Overall, the DBscan algorithim reveals:
- The dataset has one dominant group of **low-cost, high-review** items.
- High-priced items are generally **isolated and not naturally clusterable**, as shown by their frequent classification as outliers.
- DBSCAN is useful here for **identifying core clusters and outliers**, but it struggles to find multiple natural groupings unless there’s strong local density variation.
- **Alternative clustering algorithms (e.g., KMeans or hierarchical clustering)** may be more appropriate when the goal is to **partition the dataset into interpretable segments**.
"""
# KMeans with different k values
plt.figure(figsize=(15, 5))
# k=4
plt.subplot(1, 2, 1)
kmeans4 = KMeans(n_clusters=4, random_state=42)
clusters = kmeans4.fit_predict(scaled_data[:, [2, 3]]) # Brand and Color Popularity
plt.scatter(cluster_data['brand_popularity'], cluster_data['color_popularity'], c=clusters, cmap='plasma')
plt.title('KMeans (k=4) - Brand vs Color Popularity')
plt.xlabel('Brand Popularity')
plt.ylabel('Color Popularity')
# k=6
plt.subplot(1, 2, 2)
kmeans6 = KMeans(n_clusters=6, random_state=42)
clusters = kmeans6.fit_predict(scaled_data[:, [2, 3]])
plt.scatter(cluster_data['brand_popularity'], cluster_data['color_popularity'], c=clusters, cmap='plasma')
plt.title('KMeans (k=6) - Brand vs Color Popularity')
plt.xlabel('Brand Popularity')
plt.tight_layout()
plt.show()
"""
The scatter plots above visualize the results of KMeans clustering applied to a dataset with two features: **Brand Popularity** (x-axis) and **Color Popularity** (y-axis). Two clustering configurations are compared: `k=4` and `k=6`.
#### General Observations:
- Data points are concentrated in **three distinct horizontal bands** on the y-axis (Color Popularity): near 0, ~3000, and ~5000.

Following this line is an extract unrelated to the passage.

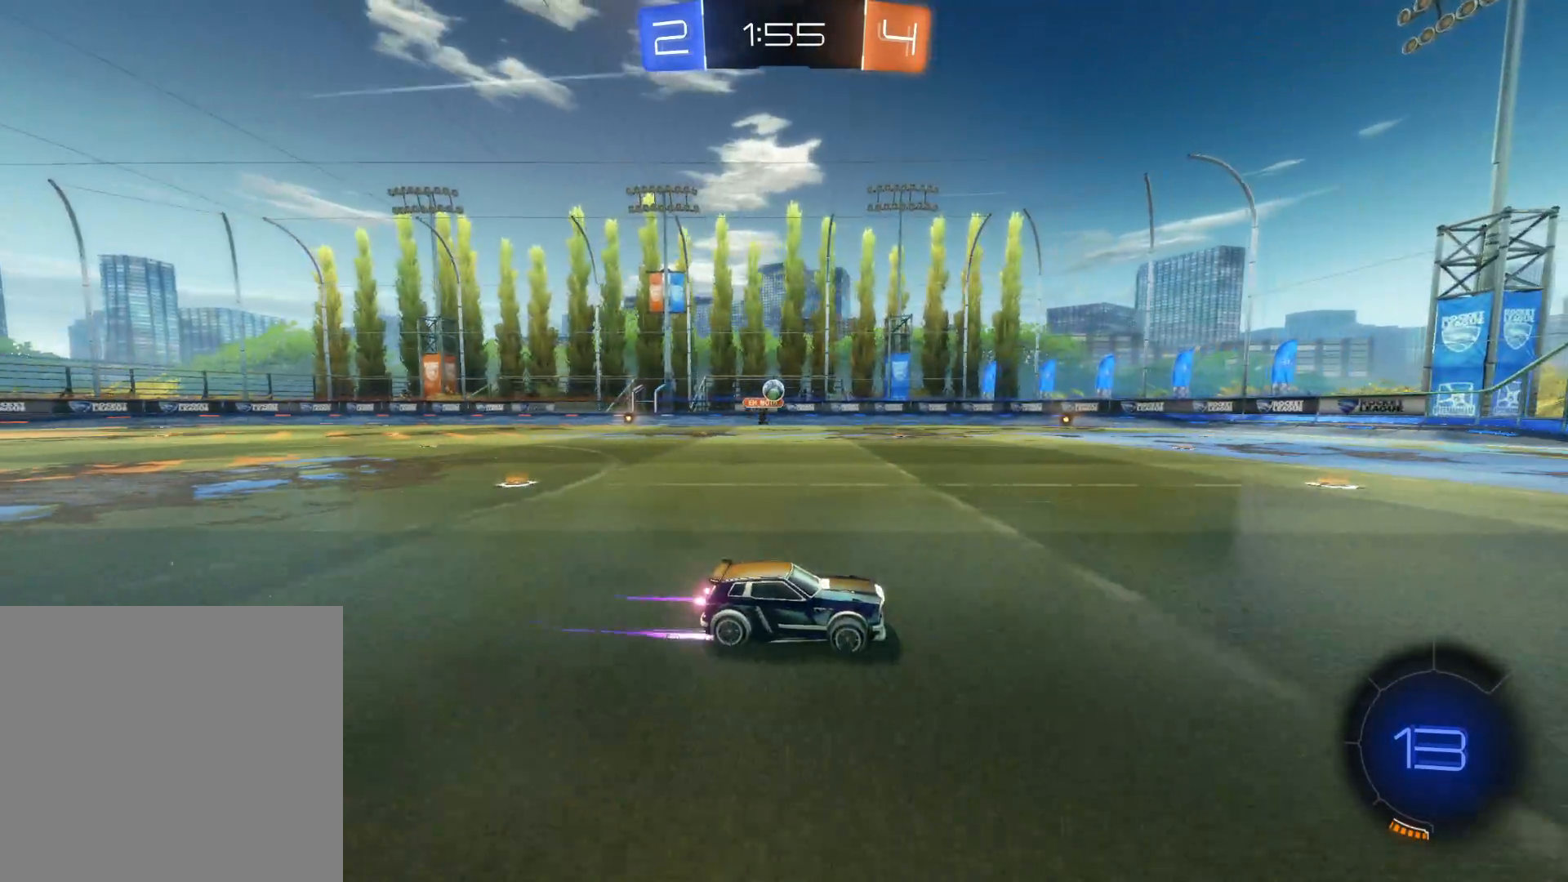
{"buttons": ["R2"], "left_stick": "left", "right_stick": "center", "events": [[67, "left_stick", "left"]]}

- This suggests that color popularity has **three major popularity levels**, potentially indicating fixed tiers (e.g., low, medium, high demand for certain color groups).
- Brand popularity is more **evenly distributed** and continuous, with values ranging from 0 to above 120.
#### KMeans with k = 4:
- The model identifies clusters based primarily on **Brand Popularity** within each Color Popularity tier.
- In the lowest Color Popularity tier (y ≈ 0–1000), three clusters are visible based on varying levels of Brand Popularity.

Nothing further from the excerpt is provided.